(Source records)
————————

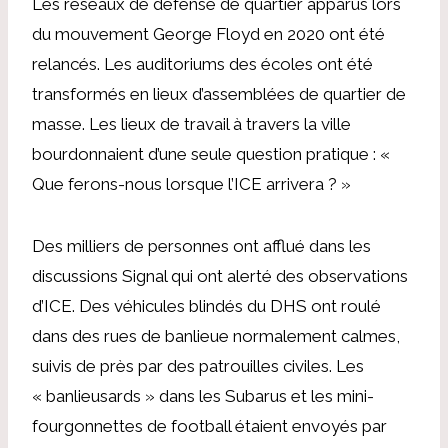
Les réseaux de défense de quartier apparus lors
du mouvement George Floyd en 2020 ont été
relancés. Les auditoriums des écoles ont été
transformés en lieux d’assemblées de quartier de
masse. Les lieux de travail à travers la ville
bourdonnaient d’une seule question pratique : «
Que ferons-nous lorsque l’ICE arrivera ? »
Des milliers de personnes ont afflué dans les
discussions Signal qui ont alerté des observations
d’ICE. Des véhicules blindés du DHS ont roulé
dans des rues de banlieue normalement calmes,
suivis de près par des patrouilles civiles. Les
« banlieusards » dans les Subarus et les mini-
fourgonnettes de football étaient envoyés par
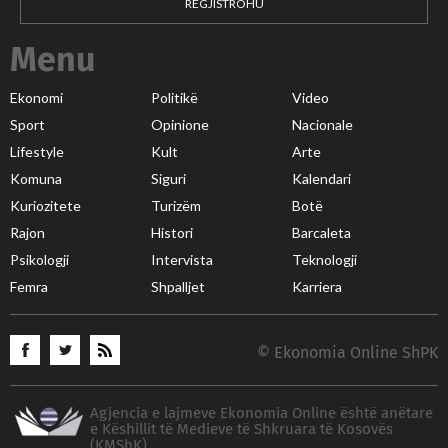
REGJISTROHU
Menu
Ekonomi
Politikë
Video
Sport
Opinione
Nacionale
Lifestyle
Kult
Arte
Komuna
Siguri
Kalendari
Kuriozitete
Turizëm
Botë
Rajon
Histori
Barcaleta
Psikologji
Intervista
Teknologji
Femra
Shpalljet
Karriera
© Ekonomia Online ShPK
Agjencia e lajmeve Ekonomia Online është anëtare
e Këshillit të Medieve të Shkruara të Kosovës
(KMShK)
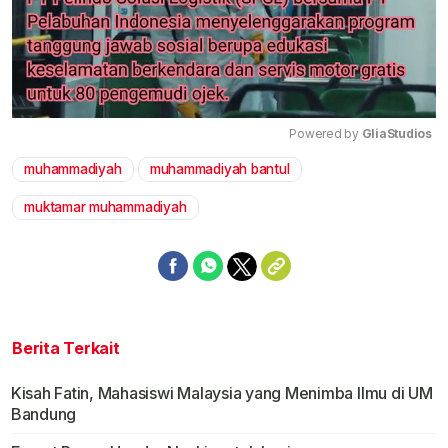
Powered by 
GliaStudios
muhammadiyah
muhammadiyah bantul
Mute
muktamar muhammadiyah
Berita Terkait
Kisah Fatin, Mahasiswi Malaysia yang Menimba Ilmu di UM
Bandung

————————

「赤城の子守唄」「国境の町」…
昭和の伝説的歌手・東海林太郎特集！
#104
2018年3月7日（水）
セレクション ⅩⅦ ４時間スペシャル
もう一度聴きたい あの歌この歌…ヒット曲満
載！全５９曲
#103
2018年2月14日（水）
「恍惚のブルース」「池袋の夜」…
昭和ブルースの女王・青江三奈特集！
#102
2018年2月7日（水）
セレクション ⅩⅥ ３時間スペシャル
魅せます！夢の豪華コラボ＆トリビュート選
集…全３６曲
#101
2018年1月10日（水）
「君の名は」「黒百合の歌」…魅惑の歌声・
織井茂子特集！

————————

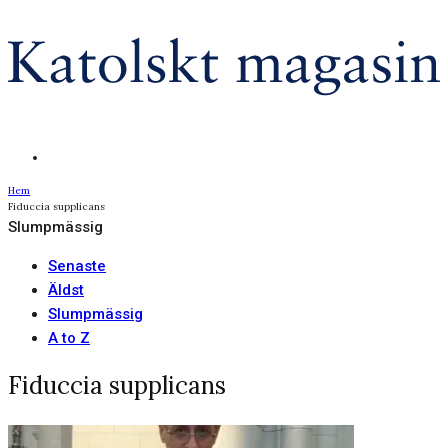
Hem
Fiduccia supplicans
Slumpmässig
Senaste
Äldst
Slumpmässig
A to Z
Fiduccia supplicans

————————

## Task directions
Return, unchanged, the lines from the one containing "Les réseaux de" up to and including the one containing "dans les Subarus".

## Expected answer
Les réseaux de défense de quartier apparus lors
du mouvement George Floyd en 2020 ont été
relancés. Les auditoriums des écoles ont été
transformés en lieux d’assemblées de quartier de
masse. Les lieux de travail à travers la ville
bourdonnaient d’une seule question pratique : «
Que ferons-nous lorsque l’ICE arrivera ? »
Des milliers de personnes ont afflué dans les
discussions Signal qui ont alerté des observations
d’ICE. Des véhicules blindés du DHS ont roulé
dans des rues de banlieue normalement calmes,
suivis de près par des patrouilles civiles. Les
« banlieusards » dans les Subarus et les mini-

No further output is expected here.